Which agents, if any, lead to worse outcomes? The literature has been a bit inconsistent over the past 10 years. A group from HCA Healthcare reviewed the trauma registries from 90 hospitals, which I presume are in the HCA system. They included patients patients who suffered a ground level fall and were 65 years or older. They excluded those who had a significant injury to regions other than the head.

Here are the factoids:

  • Over, 33,000 patient records were reviewed, with an average age of 81
  • Nearly half were on single or multiple anti-thrombotic therapy (!)
  • The proportion of patients sustaining a “TBI” was roughly the same (21%) whether they were not on anti-thrombotic therapy or not
  • Apixaban and rivaroxiban were associated with lower rates of “TBI” (13-16%)
  • Clopidogrel was associated with a higher “TBI” rate (23%)
  • Patients requiring brain surgery  were more common in patients taking aspirin plus clopidogrel (2.9%) vs all the others (2%) and this was statistically significant
  • None of the treatment regimens were associated with higher mortality (roughly 2-3%)

The authors conclude that anti-thrombotic use in the elderly who suffer a ground level fall are not at risk for increased mortality and that they may have negligible impact on management.

My comments: The one thing that makes this abstract difficult to read is their use of the term TBI, which is why I put it in quotes above. I think that the authors are conflating this acronym with intracranial hemorrhage. It’s a bit confusing, because I think of TBI as a term that means the head was struck and either left a physical mark (bump on the outside or blood on the inside) or there was known or suspected loss of consciousness. They are apparently using  it to describe intracranial bleeding seen on CT.

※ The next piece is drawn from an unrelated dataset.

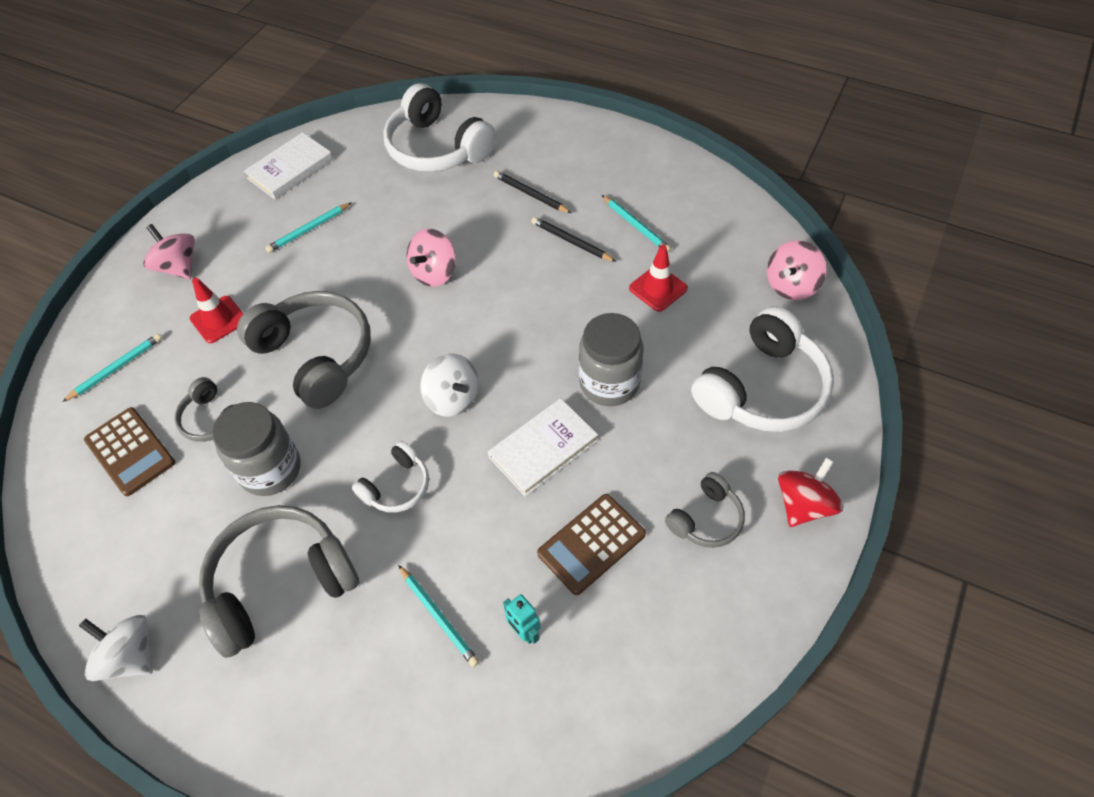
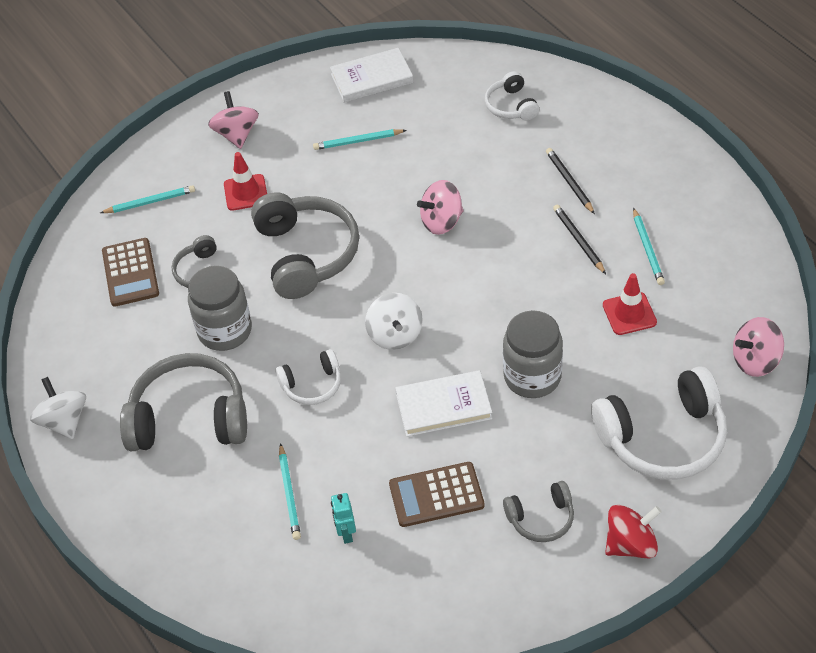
camera: 30 degrees right, 5 degrees down
white headphones [383,83,496,172] -> white headphones [485,71,539,120], size x0.52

And because this is a registry study, many of the patient-specific outcome details cannot be analyzed. Mortality and operative rates are very crude outcomes. What about some of the softer ones? Although the average GCS was stated to be 14.5, it would be interesting to know how many of these patients were able to return to their previous living situation, and how many were significantly impaired even though they didn’t die or need an operation.

Here are my questions for the presenter and authors:

  • How do you define a TBI in this study? Could it be just a concussion? Does it require some type of blood in the head? Assuming that there are lots of TBIs that occur without intracranial bleeding, including such patients in your analyses will skew the data toward lower incidence and will dilute out the patients with hemorrhage.
  • What was the length of your study? If it includes data that is older than six years or so, it may under-represent the use of some of the direct oral anticoagulant drugs (DOACs).
  • Are half of your elderly falls patients really on anti-thrombotic therapy? This is a shocking number, and seems to be high in my experience. Since your study was distributed across a large number of hospitals, it brings up the question of whether so many of our elders really need this medication.
  • Do you have any sense for how your various subgroups fared in terms of their discharge disposition? You conclude that the use of anti-thrombotic agents isn’t so bad, really. At least when it comes to needing brain surgery or dying. But are there other cognitive issues that are common that might encourage trauma professionals to continue to look at these drugs with a wary eye?

This is important work, and I am anticipating a great discussion after your presentation.

Reference: Antiplatelet and antiplatelet agents, alone and in combination, have minimal impact on traumatic brain injury (TBI) incidence, need for surgery, and mortality in ground level falls (GLFs): a multi-institutional analysis of 33,710 patients. AAST 2020 Oral Abstract # 7.